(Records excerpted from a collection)
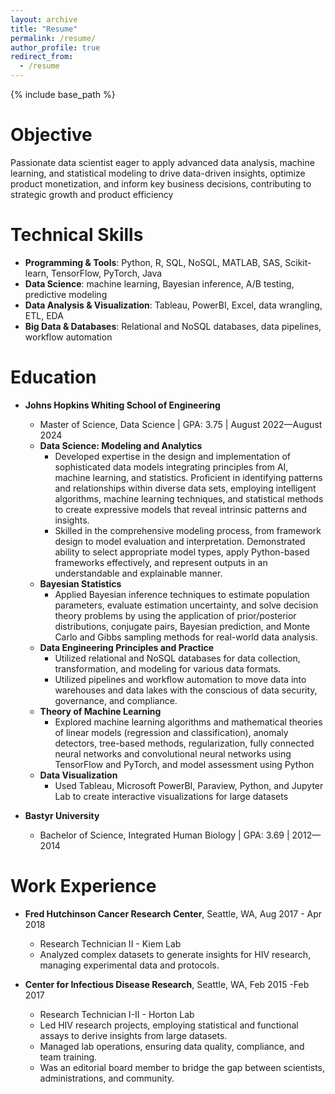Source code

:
 ```yaml
---
layout: archive
title: "Resume"
permalink: /resume/
author_profile: true
redirect_from:
  - /resume
---
```


{% include base_path %}

Objective
======
Passionate data scientist eager to apply advanced data analysis, machine learning, and statistical modeling to drive data-driven insights, optimize product monetization, and inform key business decisions, contributing to strategic growth and product efficiency 


Technical Skills
======
* **Programming & Tools**: Python, R, SQL, NoSQL, MATLAB, SAS, Scikit-learn, TensorFlow, PyTorch, Java
* **Data Science**: machine learning, Bayesian inference, A/B testing, predictive modeling
* **Data Analysis & Visualization**: Tableau, PowerBI, Excel, data wrangling, ETL, EDA
* **Big Data & Databases**: Relational and NoSQL databases, data pipelines, workflow automation


Education
======
* **Johns Hopkins Whiting School of Engineering**
  * Master of Science, Data Science | GPA: 3.75 | August 2022—August 2024
  *	**Data Science: Modeling and Analytics**
    *	Developed expertise in the design and implementation of sophisticated data models integrating principles from AI, machine learning, and statistics. Proficient in identifying patterns and relationships within diverse data sets, employing intelligent algorithms, machine learning techniques, and statistical methods to create expressive models that reveal intrinsic patterns and insights.
    *	Skilled in the comprehensive modeling process, from framework design to model evaluation and interpretation. Demonstrated ability to select appropriate model types, apply Python-based frameworks effectively, and represent outputs in an understandable and explainable manner.
  *	**Bayesian Statistics**
    *	Applied Bayesian inference techniques to estimate population parameters, evaluate estimation uncertainty, and solve decision theory problems by using the application of prior/posterior distributions, conjugate pairs, Bayesian prediction, and Monte Carlo and Gibbs sampling methods for real-world data analysis.
  *	**Data Engineering Principles and Practice**
    *	Utilized relational and NoSQL databases for data collection, transformation, and modeling for various data formats.
    *	Utilized pipelines and workflow automation to move data into warehouses and data lakes with the conscious of data security, governance, and compliance.
  *	**Theory of Machine Learning**
    *	Explored machine learning algorithms and mathematical theories of linear models (regression and classification), anomaly detectors, tree-based methods, regularization, fully connected neural networks and convolutional neural networks using TensorFlow and PyTorch, and model assessment using Python
  *	**Data Visualization**
    *	Used Tableau, Microsoft PowerBI, Paraview, Python, and Jupyter Lab to create interactive visualizations for large datasets

* **Bastyr University**
  * Bachelor of Science, Integrated Human Biology | GPA: 3.69 | 2012—2014


Work Experience
======
* **Fred Hutchinson Cancer Research Center**, Seattle, WA, Aug 2017 - Apr 2018
  * Research Technician II - Kiem Lab
  * Analyzed complex datasets to generate insights for HIV research, managing experimental data and protocols.

* **Center for Infectious Disease Research**, Seattle, WA, Feb 2015  -Feb 2017
  * Research Technician I-II - Horton Lab
  * Led HIV research projects, employing statistical and functional assays to derive insights from large datasets.
  * Managed lab operations, ensuring data quality, compliance, and team training.
  * Was an editorial board member to bridge the gap between scientists, administrations, and community.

== Your instructions ==
Write out every line in the data that holds the string "large".

== Answer for this exercise ==
    *	Used Tableau, Microsoft PowerBI, Paraview, Python, and Jupyter Lab to create interactive visualizations for large datasets
  * Led HIV research projects, employing statistical and functional assays to derive insights from large datasets.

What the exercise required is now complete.